— Задание —
Продолжите текст «Пир побежденных», начав сразу после его последней фразы.

— Выбранный фрагмент —
· · · · ·

Пир побежденных
От природы большинство людей - мазохисты. Им нравится страдать. Поэтому они любят великих страдальцев - свой облагороженный идеал.
В вечность есть два пути. Один - верхом на белом коне. Другой - у коня под копытами. Последний даже выигрышнее. Слегка примятые, но живые заслуживают большей популярности. Главное, чтобы не затоптали целиком. Зато за битого двух небитых дают.
Фатальная несправедливость истории состоит в том, что победой пользуются не победители, а уцелевшие побежденные. С победой вообще неизвестно, что делать. Вроде бы она есть. Но плоды ее - всегда воруют.
Так было со времен Троянской войны. Блистательного Агамемнона замочили сразу после возвращения свои. Чтобы он не открыл какой-нибудь новый фронт. Ахилл вообще не дотянул до победы, оплатив своей жизнью дорогу домой хитрецу Одиссею, всю кампанию просидевшему в тылу. Зато разбитый в пух и прах троянец Эней переселился не просто на новую родину, а в благословенную Италию. Теперь потомки "бедного" эмигранта живут в стране сплошного курорта, визу у которой выпросить сложнее, чем у любой ее сестры по Евросоюзу.
Никто не оплакивает расстрелянных в 30-е годы красных маршалов - Егорова и Тухачевского. Оба они - бывшие царские офицеры, продавшиеся большевикам, получили свои пули заслуженно. А на то, что именно эта парочка, а не киношный Чапаев, выиграла гражданскую войну, всем наплевать.
Зато какой очаровательный миф раздули вокруг себя проигравшие белые! Миша Булгаков, прятавшийся от любой мобилизации, собрал полные залы на "Дни Турбиных". Деникин наваял чудные интеллигентные воспоминания - "Очерки русской смуты". Читаешь - слезы душат. И какого черта он поперся в артиллерийские офицеры? Строчил бы лучше передовицы для "Русского слова"! Славно бы выходило!
Ах, белый миф, адъютант его превосходительства, малиновые дроздовские погоны… Сам в юности, каюсь, подпал под ваше очарование и до сих пор не могу отделаться.

· · · · ·

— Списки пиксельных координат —
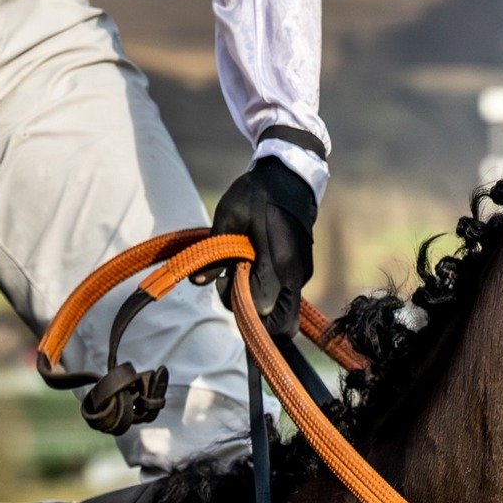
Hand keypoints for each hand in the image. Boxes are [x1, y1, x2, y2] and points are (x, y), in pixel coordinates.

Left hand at [211, 156, 316, 339]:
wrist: (289, 176)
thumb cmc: (256, 194)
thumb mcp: (229, 217)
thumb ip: (215, 254)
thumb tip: (197, 280)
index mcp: (278, 262)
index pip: (261, 311)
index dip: (238, 303)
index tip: (227, 279)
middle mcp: (296, 274)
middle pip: (283, 325)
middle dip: (256, 320)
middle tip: (236, 288)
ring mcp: (303, 273)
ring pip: (287, 313)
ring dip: (265, 307)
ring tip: (245, 275)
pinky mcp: (305, 269)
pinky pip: (289, 296)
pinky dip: (273, 294)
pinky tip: (257, 267)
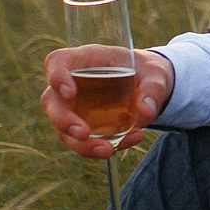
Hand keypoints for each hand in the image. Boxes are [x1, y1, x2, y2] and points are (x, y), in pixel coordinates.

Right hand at [40, 45, 173, 159]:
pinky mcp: (83, 127)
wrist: (151, 88)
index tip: (69, 92)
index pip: (57, 61)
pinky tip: (128, 142)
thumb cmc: (148, 72)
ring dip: (82, 144)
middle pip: (52, 101)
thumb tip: (146, 111)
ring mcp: (74, 108)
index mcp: (86, 60)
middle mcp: (73, 83)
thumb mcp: (157, 74)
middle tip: (84, 133)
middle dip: (64, 120)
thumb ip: (153, 88)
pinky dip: (100, 148)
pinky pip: (83, 142)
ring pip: (63, 129)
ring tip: (109, 150)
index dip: (56, 75)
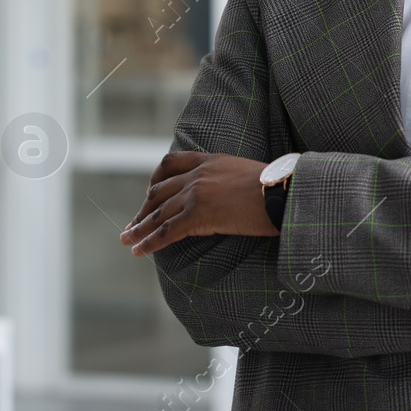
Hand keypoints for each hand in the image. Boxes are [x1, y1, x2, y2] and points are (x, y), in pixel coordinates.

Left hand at [119, 151, 277, 256]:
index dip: (156, 180)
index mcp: (210, 160)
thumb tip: (233, 194)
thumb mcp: (248, 173)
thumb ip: (230, 178)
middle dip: (144, 209)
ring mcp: (195, 193)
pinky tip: (138, 251)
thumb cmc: (278, 187)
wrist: (284, 192)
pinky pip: (166, 232)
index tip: (149, 193)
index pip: (172, 164)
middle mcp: (198, 174)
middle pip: (159, 191)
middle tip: (133, 223)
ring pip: (158, 213)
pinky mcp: (198, 214)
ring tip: (126, 239)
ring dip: (139, 228)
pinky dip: (149, 242)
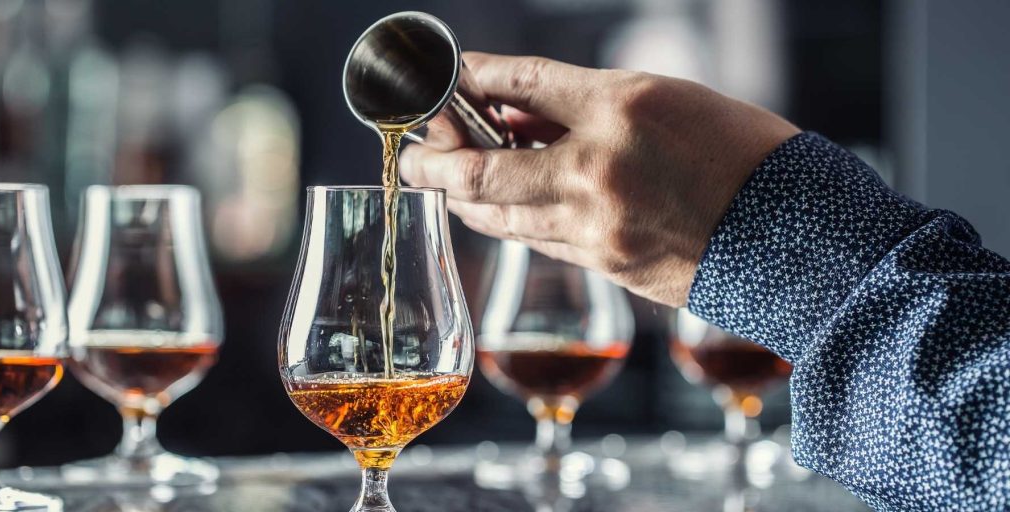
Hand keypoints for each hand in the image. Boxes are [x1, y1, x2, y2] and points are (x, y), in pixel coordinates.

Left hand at [399, 52, 798, 305]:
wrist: (802, 236)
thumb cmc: (746, 156)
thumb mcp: (669, 102)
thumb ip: (588, 106)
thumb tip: (520, 112)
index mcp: (622, 110)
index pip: (526, 84)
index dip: (476, 78)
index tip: (449, 79)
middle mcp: (598, 169)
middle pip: (484, 168)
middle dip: (436, 161)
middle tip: (412, 155)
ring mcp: (597, 227)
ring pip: (502, 217)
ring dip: (464, 198)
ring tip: (444, 183)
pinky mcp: (605, 266)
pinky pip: (537, 242)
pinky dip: (508, 223)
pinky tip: (496, 212)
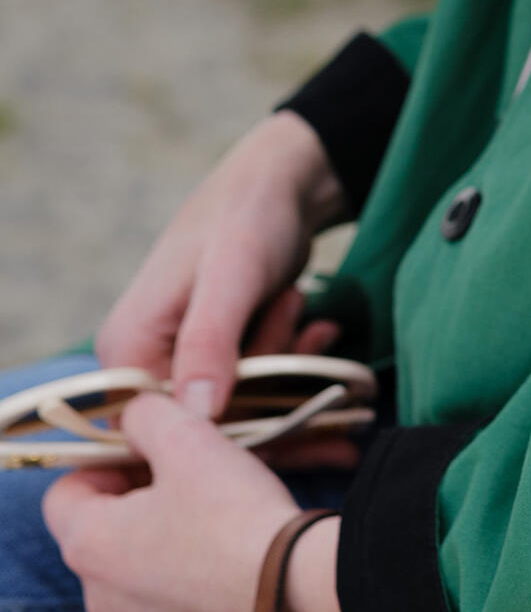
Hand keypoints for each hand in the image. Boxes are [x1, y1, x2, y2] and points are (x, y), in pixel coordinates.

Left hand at [42, 394, 350, 611]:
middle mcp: (101, 598)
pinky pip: (174, 604)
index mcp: (89, 546)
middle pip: (101, 535)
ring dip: (164, 542)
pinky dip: (193, 581)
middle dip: (137, 503)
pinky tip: (234, 561)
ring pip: (137, 572)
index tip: (149, 454)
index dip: (105, 464)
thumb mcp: (187, 438)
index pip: (64, 494)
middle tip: (187, 479)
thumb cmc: (236, 515)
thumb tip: (135, 419)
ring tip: (217, 520)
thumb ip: (145, 415)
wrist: (299, 593)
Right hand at [97, 113, 348, 417]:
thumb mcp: (231, 276)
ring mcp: (181, 357)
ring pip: (243, 401)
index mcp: (129, 348)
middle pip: (211, 417)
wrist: (282, 183)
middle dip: (270, 384)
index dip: (229, 428)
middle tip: (302, 326)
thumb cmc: (247, 216)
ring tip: (307, 313)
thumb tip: (198, 413)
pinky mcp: (218, 353)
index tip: (286, 404)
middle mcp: (145, 360)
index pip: (166, 426)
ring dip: (286, 364)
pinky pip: (257, 382)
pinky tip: (320, 328)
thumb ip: (210, 342)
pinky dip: (292, 360)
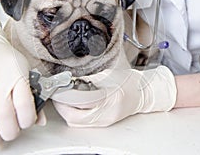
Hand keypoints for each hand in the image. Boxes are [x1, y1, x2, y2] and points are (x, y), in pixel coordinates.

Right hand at [0, 11, 40, 151]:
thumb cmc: (3, 56)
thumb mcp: (24, 70)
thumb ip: (32, 95)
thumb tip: (39, 120)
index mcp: (16, 74)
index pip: (24, 105)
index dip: (26, 121)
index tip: (25, 124)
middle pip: (4, 115)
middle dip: (9, 133)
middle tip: (9, 136)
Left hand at [52, 66, 176, 126]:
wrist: (142, 93)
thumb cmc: (128, 82)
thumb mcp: (107, 75)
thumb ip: (88, 79)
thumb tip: (70, 80)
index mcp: (109, 98)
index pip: (80, 101)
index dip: (65, 96)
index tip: (58, 88)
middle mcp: (107, 114)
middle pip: (75, 118)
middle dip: (61, 107)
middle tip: (57, 95)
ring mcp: (105, 121)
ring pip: (77, 123)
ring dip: (66, 111)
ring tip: (63, 99)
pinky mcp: (103, 123)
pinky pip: (83, 123)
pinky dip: (74, 115)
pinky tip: (73, 105)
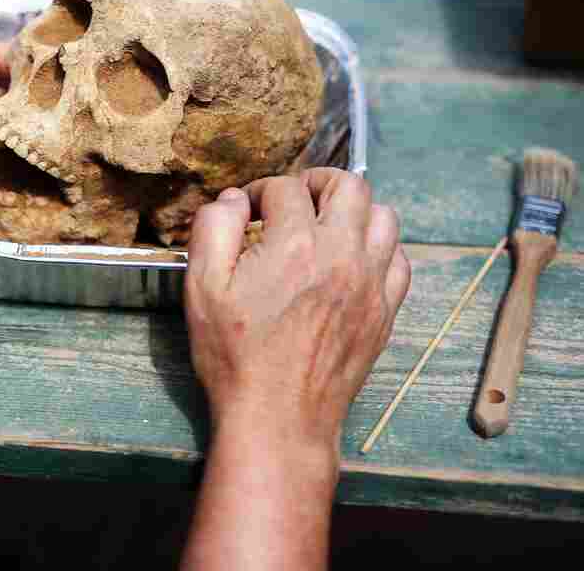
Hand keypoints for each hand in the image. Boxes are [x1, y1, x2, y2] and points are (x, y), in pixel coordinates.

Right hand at [185, 169, 410, 450]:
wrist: (278, 418)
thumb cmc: (235, 356)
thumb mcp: (202, 289)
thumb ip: (213, 231)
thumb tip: (232, 200)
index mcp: (294, 245)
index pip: (285, 188)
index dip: (260, 191)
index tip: (247, 210)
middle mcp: (341, 255)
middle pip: (349, 186)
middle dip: (318, 182)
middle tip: (294, 200)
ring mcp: (370, 284)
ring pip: (385, 217)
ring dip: (354, 210)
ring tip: (326, 225)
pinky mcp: (384, 312)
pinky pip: (398, 260)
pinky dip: (378, 247)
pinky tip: (351, 260)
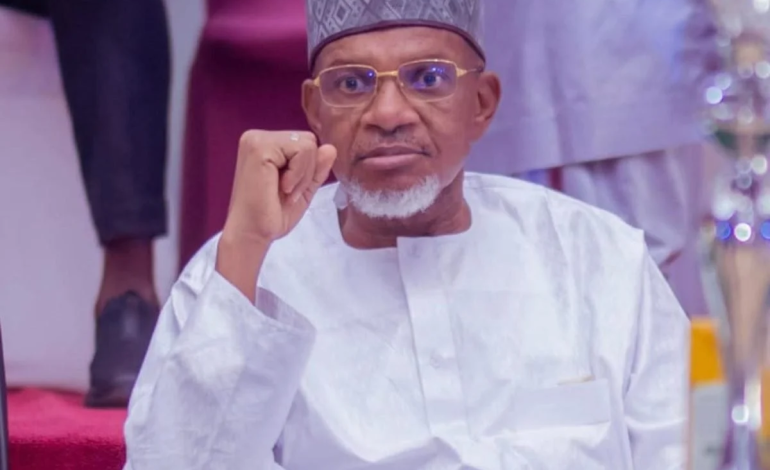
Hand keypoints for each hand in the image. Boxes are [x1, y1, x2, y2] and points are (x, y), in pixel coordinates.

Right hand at [222, 130, 336, 246]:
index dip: (307, 169)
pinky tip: (282, 187)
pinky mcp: (259, 147)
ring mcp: (257, 140)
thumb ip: (316, 169)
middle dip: (307, 171)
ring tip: (285, 191)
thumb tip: (331, 148)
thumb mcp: (303, 189)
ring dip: (303, 175)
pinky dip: (298, 174)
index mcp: (266, 145)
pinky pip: (300, 150)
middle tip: (288, 192)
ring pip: (307, 144)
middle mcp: (258, 137)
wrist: (253, 233)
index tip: (290, 190)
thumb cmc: (272, 215)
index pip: (305, 143)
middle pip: (308, 141)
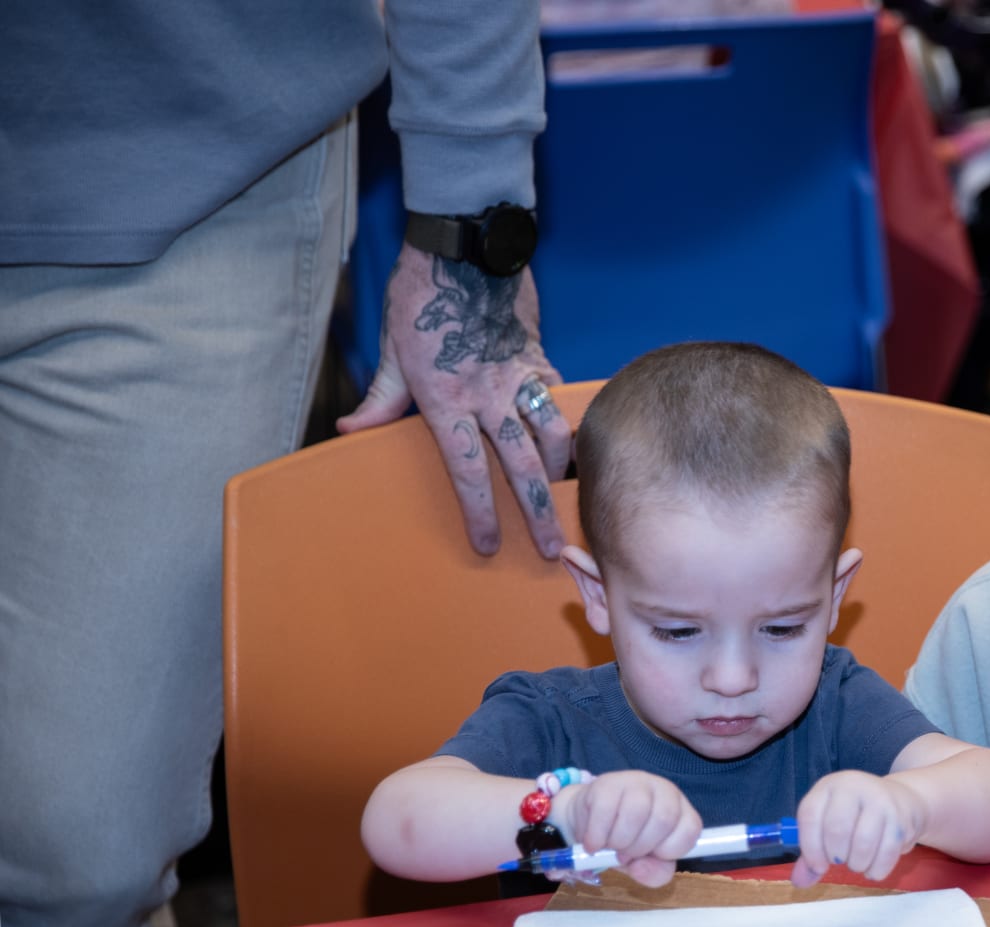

· · · · ·

— Ответ на задание —
Между тем, истина убога. Именно эта элегантная мразь и просрала Россию. Даже страшно подумать, если бы они вместе со своим дураком Деникиным взяли Москву! Перевешали бы всех, кого поймали, на Красной площади. Расплатились бы с Европой по царским долгам. Ленин в Женеву сбежал бы - плеваться из эмиграции "архизлобными" статейками. Скука-с, поручик…
"Хотите вы иль не хотите, но доблестнее победитель", - писал еще в XIII веке провансальский трубадур Кретьен де Труа. Если бы оно так и было! Читая мемуары битых генералов, сто раз убеждаешься: самые доблестные они! Именно потому, что проиграли. А победившие получили свою победу исключительно из-за Божьего головотяпства. Не доглядел, видите ли, вездесущий - не тем распределил лавры!
Но правда - в ином. Побеждают всегда варвары. Или те, у кого варварства больше в крови. Гитлер был субъектом, намного интеллигентнее Сталина. С куда более утонченной нервной системой. Как и его полководцы, воспитанные на философской прозе Фридриха Ницше.
Неудивительно, что "Утраченные победы" фельдмаршала Манштейна так приятно читать. А чего вы хотите от "Воспоминаний и размышлений" крестьянского парня Жукова? Каких размышлений? О чем? Такую же книгу с еще большим успехом накрутила бы мясорубка! Или сенокосилка, подсоединенная через секретаршу к пишущей машинке.
Победители только так и пишут - скучно и обстоятельно. Если только успевают написать. У них много других неотложных дел. Вечные банкеты по случаю очередной годовщины победы. Парады. Встречи с наследниками боевой славы. Рука только потянется к перу, а адъютант уже в нее рюмку сует.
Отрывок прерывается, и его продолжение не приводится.